Pancarte de 50 kilomètre dans un secteur résidentiel à Trois-Rivières.

Réflexion sur la «Vision zéro»

Le débat entourant le projet «Vision zéro» de la Ville de Trois-Rivières fait beaucoup de bruit, en ce moment. Sur le web et dans les différents médias, nous pouvons entendre et lire beaucoup de commentaires. Malheureusement, rares sont les gens qui voient plus loin que juste la proposition de réduire la vitesse à 40 km/h.

L’objectif de la «Vision zéro» est d’éliminer les blessures graves et les décès dans nos rues et boulevards. Qui pourrait être contre cet objectif? Ce qui dérange, c’est surtout les moyens que l’on veut mettre de l’avant pour arriver à mettre en pratique cet objectif.
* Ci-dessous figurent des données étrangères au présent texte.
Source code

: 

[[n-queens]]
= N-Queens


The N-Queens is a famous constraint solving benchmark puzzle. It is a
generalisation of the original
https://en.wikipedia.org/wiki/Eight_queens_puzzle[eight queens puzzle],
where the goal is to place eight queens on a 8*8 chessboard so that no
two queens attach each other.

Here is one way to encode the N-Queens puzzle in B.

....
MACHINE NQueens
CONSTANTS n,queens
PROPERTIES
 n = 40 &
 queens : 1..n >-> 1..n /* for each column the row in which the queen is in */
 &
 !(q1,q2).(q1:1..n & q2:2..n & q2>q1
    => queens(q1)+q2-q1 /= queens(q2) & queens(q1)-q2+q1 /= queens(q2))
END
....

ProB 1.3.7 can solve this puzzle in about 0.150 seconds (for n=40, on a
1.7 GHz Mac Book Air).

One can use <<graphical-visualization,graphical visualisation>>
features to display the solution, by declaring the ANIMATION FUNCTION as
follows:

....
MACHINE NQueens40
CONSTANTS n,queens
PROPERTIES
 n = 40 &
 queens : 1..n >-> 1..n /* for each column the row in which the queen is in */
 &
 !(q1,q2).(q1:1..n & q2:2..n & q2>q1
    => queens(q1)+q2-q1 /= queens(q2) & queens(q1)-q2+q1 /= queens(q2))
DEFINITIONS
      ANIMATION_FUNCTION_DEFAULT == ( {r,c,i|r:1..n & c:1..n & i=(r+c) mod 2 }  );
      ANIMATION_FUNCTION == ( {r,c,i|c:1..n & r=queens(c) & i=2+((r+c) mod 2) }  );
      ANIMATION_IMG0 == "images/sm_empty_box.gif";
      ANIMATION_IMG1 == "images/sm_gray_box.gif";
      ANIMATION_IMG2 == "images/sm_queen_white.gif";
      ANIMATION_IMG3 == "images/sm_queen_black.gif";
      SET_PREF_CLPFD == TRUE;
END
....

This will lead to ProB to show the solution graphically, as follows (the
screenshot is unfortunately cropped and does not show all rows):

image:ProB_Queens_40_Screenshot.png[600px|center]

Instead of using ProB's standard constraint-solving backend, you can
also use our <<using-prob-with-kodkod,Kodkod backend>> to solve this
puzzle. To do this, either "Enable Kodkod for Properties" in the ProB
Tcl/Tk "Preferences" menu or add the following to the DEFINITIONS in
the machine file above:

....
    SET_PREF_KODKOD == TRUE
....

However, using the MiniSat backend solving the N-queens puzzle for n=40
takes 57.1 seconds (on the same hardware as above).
En date d’aujourd’hui, il n’est pas rare de voir des automobilistes rouler bien au-dessus de la limite permise. Avant de penser à réduire la vitesse dans nos rues à 40 km/h, il serait plus logique de faire appliquer la limite actuelle de 50 km/h. Pourquoi ne pas mettre en place, comme première mesure de la «Vision zéro», la «tolérance zéro» face au dépassement de la limite de vitesse?

Combien de personnes conduisent jusqu’à 120 km/h et plus sur nos autoroutes ou encore 60 km/h en ville? Malgré nos lois qui sont très précises, une zone de tolérance a été acceptée par nos corps policiers ainsi que par le milieu politique, depuis plusieurs années. Cela a amené des excès de la part de certains automobilistes.

Selon moi, la première mesure du projet «Vision zéro» ne devrait pas être de réduire la vitesse à 40 km/h, mais bien d’appliquer la tolérance zéro face aux dépassements des limites de vitesse actuelles. Si nous procédons à une réduction de la vitesse à 40 km/h, combien d’entre nous se permettront de rouler 45 km/h ou même encore 50 km/h? Avant de commencer à dépenser pour changer tous les panneaux indiquant la vitesse sur notre territoire, pourquoi ne pas mettre en place des moyens, à peu de frais, pour arriver au même objectif?

Nous savons aussi que le conseil municipal envisage d’augmenter les plages horaires payantes des stationnements au centre-ville, pour certains soirs et les fins de semaine. Cette réflexion a comme objectif de trouver une source de revenus supplémentaire, pour augmenter les revenus dans le budget. Pourquoi ne pas se tourner vers une augmentation de l’effectif policier sur nos routes, dans le but de faire respecter les limites de vitesse et ainsi amasser de l’argent avec les contraventions? Est-ce que l’achat de radars-photos mobiles pourrait être envisageable et rentable? Ces mesures auraient un double effet, soit de permettre d’apporter des revenus complémentaires dans le budget et de réduire les risques d’accident sur le réseau routier de notre grande ville!

La «Vision zéro» ce n’est pas juste une réduction de la vitesse, c’est aussi une réflexion quant à l’aménagement futur de nos rues et quartiers. Il existe une multitude de petites actions qui pourraient être mises en place lors de la réflexion d’aménagement de nos routes: trottoirs, pistes cyclables isolées, feu vert protégé, etc.

Arrêtons, citoyens, de mettre la faute sur nos voisins. Regardons-nous et essayons de corriger nos mauvais comportements.

Automobilistes, respectons les limites de vitesse affichées, laissons passer les piétons lorsque ceux-ci démontrent un intérêt pour traverser aux passages de piétons et signalons nos intentions avec nos clignotants pour que les autres usagers de la route soient informés des manœuvres que nous voulons effectuer.

Cyclistes, essayons d’être plus visibles (réflecteurs, lumières, etc.) et respectons le code de la sécurité routière (signaler nos intentions, être sur le bon côté de la rue et faire les arrêts obligatoires).

Piétons, traversons aux intersections, signalons nos intentions et respectons les autres usagers de la route.

La «Vision zéro» est loin d’être seulement un règlement, c’est un objectif pour améliorer la sécurité routière. Chacun de nous doit participer pour que l’objectif soit atteint.